Simon Madden

Personal information
- Full name: Simon Francis Madden
- Date of birth: 1 May 1988 (age 37)
- Place of birth: Dublin, Ireland
- Height: 1.78 m (5 ft 10 in)
- Position(s): Right back

Youth career
- Tymon Bawn
- Kilnamanagh
- Cherry Orchard
- –2004: Shelbourne
- 2004–2006: Leeds United

Senior career*
- Years: Team / Apps / (Gls)
- 2006–2008: Leeds United / 0 / (0)
- 2008–2009: Shamrock Rovers / 26 / (0)
- 2010: Darlington / 14 / (0)
- 2010–2011: Dundalk / 51 / (0)
- 2012–2013: Derry City / 62 / (2)
- 2014–2017: Shamrock Rovers / 130 / (2)
- 2018–2020: St Patrick's Athletic / 64 / (2)

International career^{‡}
- 2008: Republic of Ireland U21 / 3 / (0)
- 2011: League of Ireland XI / 1 / (0)

= Simon Madden (Irish footballer) =

Irish footballer

Simon Francis Madden (born 1 May 1988) is an Irish former professional footballer who played for Leeds United, Shamrock Rovers over two spells, Darlington, Dundalk, Derry City and St Patrick's Athletic.

==Career==
===Leeds United===
Born in Dublin, Madden joined Leeds United as a trainee in 2004 and became a professional in 2006. The young right back made his debut against Bury in a Football League Trophy match. The game ended in a 2–1 defeat. In April 2008, Madden had an unsuccessful trial with Cheltenham Town. A few days later, he was released from his contract with Leeds United.

(RECORDED DATA)
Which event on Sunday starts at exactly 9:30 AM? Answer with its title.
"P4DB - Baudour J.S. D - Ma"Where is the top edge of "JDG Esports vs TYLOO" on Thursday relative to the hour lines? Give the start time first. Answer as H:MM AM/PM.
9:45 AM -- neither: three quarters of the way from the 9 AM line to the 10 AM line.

(TASK DIRECTIONS) Transcribe the part of the Simon Madden profile that begins at the words "- 2006–2008: Leeds" and stops after "Athletic / 64 / (2)". The data plays no role in this.

(TASK OUTPUT)
- 2006–2008: Leeds United / 0 / (0)
- 2008–2009: Shamrock Rovers / 26 / (0)
- 2010: Darlington / 14 / (0)
- 2010–2011: Dundalk / 51 / (0)
- 2012–2013: Derry City / 62 / (2)
- 2014–2017: Shamrock Rovers / 130 / (2)
- 2018–2020: St Patrick's Athletic / 64 / (2)